In comparison, lab-grown diamonds typically have a more streamlined supply chain and are produced in a controlled environment, which reduces the risk of tracing. This often means that the manufacturer can sell the diamond directly to the consumer or retailer, with fewer steps and less human intervention involved.
It’s a well-known fact that natural diamonds are expensive. This is due to the high demand for them and their limited availability. Just like any other valuable commodity, diamond prices are influenced by various factors like market conditions, accessibility and global events. Moreover, a small group of companies controls a significant portion of the diamond market, enabling them to set their prices as they please. As a result, natural diamonds are seen as luxurious and their prices remain elevated.
However, if you’re looking to purchase a natural diamond without breaking the bank, there are alternatives. You can opt for fancy shaped diamonds instead of the more conventional round cut, which tends to be more expensive. Another option is to consider different diamond qualities, such as clarity and color.
Champagne diamonds and salt and pepper diamonds are unique and can offer substantial savings while still maintaining their beauty. There are plenty of stunning natural diamonds available that differ from the traditional options and offer a more cost-effective option.
Not All Diamonds Are Created Equal
Similarly graded diamonds can look and cost differently due to several factors. Diamonds are graded based on the 4 Cs: carat weight, cut, color, and clarity. While two diamonds might have the same grades in the 4 Cs, other factors such as fluorescence, inclusions and cut symmetry can greatly impact the appearance and price of the diamond.
The overall aesthetics of a diamond, such as its fire, sparkle and brightness can also vary and affect its value. Additionally, the market demand for a particular diamond shape, size, and color can also influence its cost.

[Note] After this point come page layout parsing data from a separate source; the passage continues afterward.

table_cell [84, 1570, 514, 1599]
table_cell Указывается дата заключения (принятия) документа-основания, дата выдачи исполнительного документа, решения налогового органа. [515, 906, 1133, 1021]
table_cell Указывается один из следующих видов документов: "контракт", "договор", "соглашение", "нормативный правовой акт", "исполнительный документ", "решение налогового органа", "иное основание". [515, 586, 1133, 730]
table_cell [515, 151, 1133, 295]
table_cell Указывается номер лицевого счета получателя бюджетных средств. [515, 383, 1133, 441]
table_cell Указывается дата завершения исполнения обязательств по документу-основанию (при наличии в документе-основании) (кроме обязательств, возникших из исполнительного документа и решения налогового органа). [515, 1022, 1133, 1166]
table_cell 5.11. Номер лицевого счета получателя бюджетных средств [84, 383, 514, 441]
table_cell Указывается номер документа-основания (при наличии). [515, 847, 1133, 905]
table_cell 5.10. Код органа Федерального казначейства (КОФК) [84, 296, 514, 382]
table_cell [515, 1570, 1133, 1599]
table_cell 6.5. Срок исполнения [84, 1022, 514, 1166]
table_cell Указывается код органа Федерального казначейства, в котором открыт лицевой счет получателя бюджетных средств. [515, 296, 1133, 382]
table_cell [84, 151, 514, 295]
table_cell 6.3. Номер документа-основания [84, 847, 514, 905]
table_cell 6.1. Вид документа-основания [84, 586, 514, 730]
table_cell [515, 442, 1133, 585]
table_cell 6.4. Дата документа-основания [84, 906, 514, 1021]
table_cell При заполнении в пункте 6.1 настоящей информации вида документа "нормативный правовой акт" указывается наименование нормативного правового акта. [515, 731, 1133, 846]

Therefore, even if two diamonds are similarly graded in terms of the 4 Cs, their differences in appearance and value can make them vastly different from each other.
Natural Diamonds Are Quite Common!
Think about it! How many people do you know who has one? Everyone’s mothers, sisters and cousins are rocking them. Are natural diamonds really that rare then? The answer to that is complicated. Despite the growth we’re seeing in the market for lab created diamonds, they’re still not as popular or in demand as natural diamonds.
In the last few decades there has been no major diamond deposit discoveries, so we are dealing with a limited resource. However, the diamond market is highly influenced and controlled, which means that there are companies out there with huge inventory that has not entered the market.